Yes. Your description of the concentrated state you were in is common among adept meditators. Although I wouldn't give too much credence or importance to any "colors" you may see. Treat them as something to let go of. As you begin to become more adept at reaching such states at will and are able to integrate insight practice, you will appreciate the ability you have developed to be able to center the mind on a subject (or object, as the case may be) in unification on that subject in order to learn more about it. This is the point where "contemplation" becomes more than just another word — meaning it takes on real palpable significance. Especially if you have been reading about (or thinking about) the subject matter before meditating.

RE: New experience last night
Answer
9/2/10 12:14 AM as a reply to Ian And.
Ian And:
As you begin to become more adept at reaching such states at will and are able to integrate insight practice, you will appreciate the ability you have developed to be able to center the mind on a subject (or object, as the case may be) in unification on that subject in order to learn more about it. This is the point where "contemplation" becomes more than just another word — meaning it takes on real palpable significance. Especially if you have been reading about (or thinking about) the subject matter before meditating.

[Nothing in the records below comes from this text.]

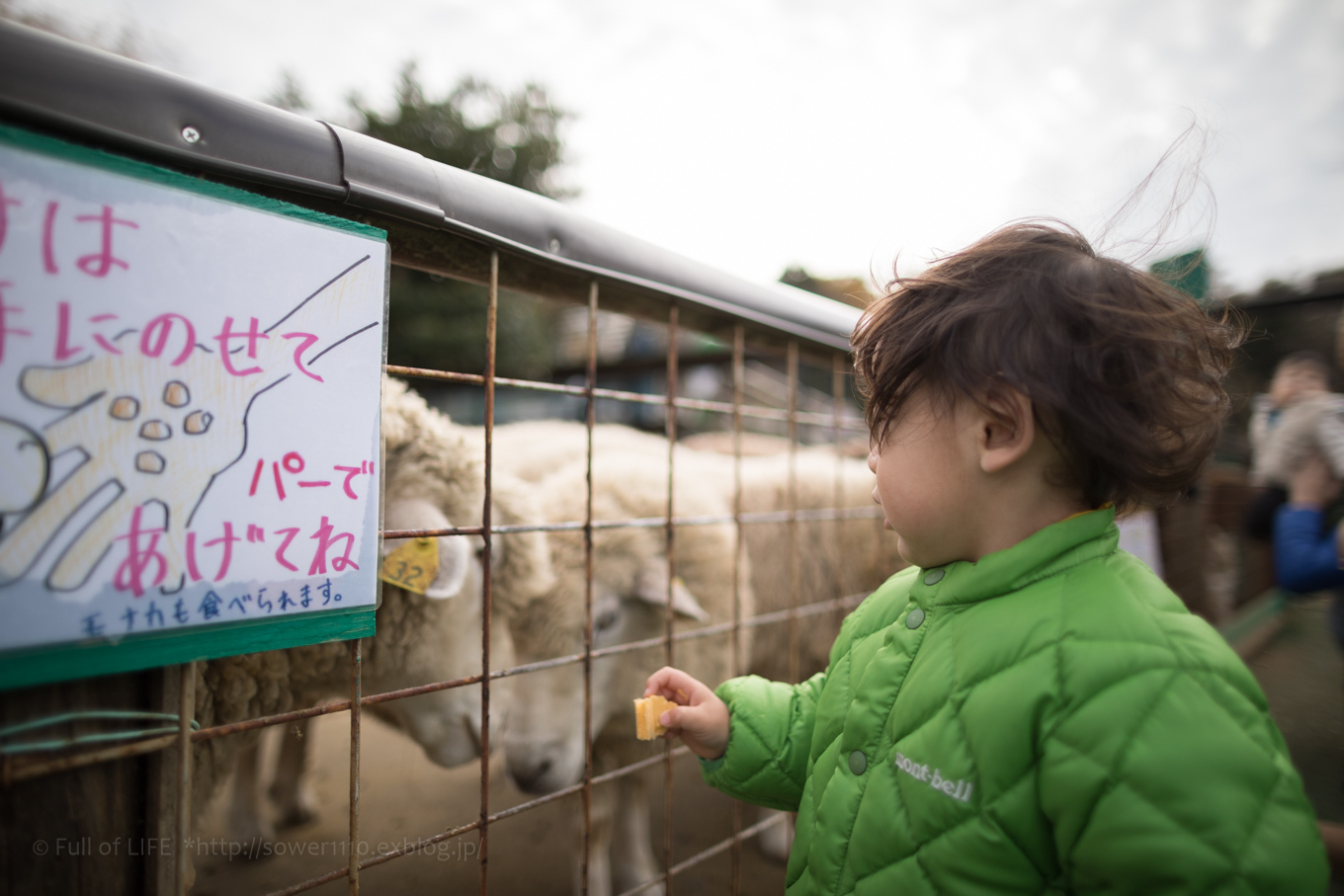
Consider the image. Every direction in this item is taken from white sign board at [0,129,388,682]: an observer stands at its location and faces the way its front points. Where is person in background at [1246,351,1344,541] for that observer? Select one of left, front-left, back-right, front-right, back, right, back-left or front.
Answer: front-left

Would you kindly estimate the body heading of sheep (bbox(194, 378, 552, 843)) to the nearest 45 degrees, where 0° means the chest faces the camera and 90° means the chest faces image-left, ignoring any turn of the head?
approximately 315°

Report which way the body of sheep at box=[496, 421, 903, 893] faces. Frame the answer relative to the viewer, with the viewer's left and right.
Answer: facing the viewer and to the left of the viewer

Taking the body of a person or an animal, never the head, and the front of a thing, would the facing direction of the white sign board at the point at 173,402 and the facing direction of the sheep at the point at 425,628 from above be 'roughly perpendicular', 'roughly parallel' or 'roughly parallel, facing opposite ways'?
roughly parallel

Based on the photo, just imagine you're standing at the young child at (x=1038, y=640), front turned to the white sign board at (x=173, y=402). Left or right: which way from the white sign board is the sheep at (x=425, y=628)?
right

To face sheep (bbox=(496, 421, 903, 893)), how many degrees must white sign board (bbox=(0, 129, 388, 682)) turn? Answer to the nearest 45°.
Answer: approximately 90° to its left

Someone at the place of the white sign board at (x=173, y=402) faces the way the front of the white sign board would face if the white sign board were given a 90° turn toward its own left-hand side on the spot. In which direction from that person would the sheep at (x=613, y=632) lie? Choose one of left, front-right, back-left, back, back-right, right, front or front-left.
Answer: front

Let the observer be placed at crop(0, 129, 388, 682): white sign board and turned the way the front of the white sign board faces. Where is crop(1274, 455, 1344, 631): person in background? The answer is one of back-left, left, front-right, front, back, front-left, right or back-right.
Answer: front-left

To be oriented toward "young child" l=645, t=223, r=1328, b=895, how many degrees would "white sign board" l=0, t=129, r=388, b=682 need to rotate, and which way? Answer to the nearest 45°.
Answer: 0° — it already faces them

Thanks! I'm starting to see what you mean. I looked at the Insight thread and saw some interesting techniques from Florian that I tried. I really noted as much as possible including positive, neutral, and unpleasant. Here are the main differences in my experience:

- My eyes at times rolled back and I felt a mental expanse. Of course I noted it along with everything else. Noting sometimes made it stronger
- When I got lost in thought it was different than in concentration. In concentration I don't notice the line between awareness and being lost in thought as much. This time when I was lost in thought I snapped out of it quicker but it felt more like I was dreaming and then just woke up except it wasn't like in normal sleep and I wasn't nodding off. I was aware of being awake but just lost in thought. I can feel that blip between awareness and lost in thought (which reminded me more of dreaming).
- When I was done I felt so much energy that I could meditate much longer. With pure concentration it feels like it requires more effort to go more than 1 hour. I did a walking meditation afterwards which had some of that floating, jerky feeling movement of the "Cause and Effect" stage.
- After opening my eyes in the sitting meditation it was a little blurry but I noticed that my back and jaw were sore which dovetails what Daniel points out in his book:

There may be odd bodily twistings, obsession with posture, and painful tensions or strange other sensations, particularly in the back, neck, jaw and shoulders.


- There also was a little emotional discomfort almost like an aversion to this mindset and a comfortableness in being as per usual which is the opposite I felt during this sitting meditation. So I suppose that's a taste to come.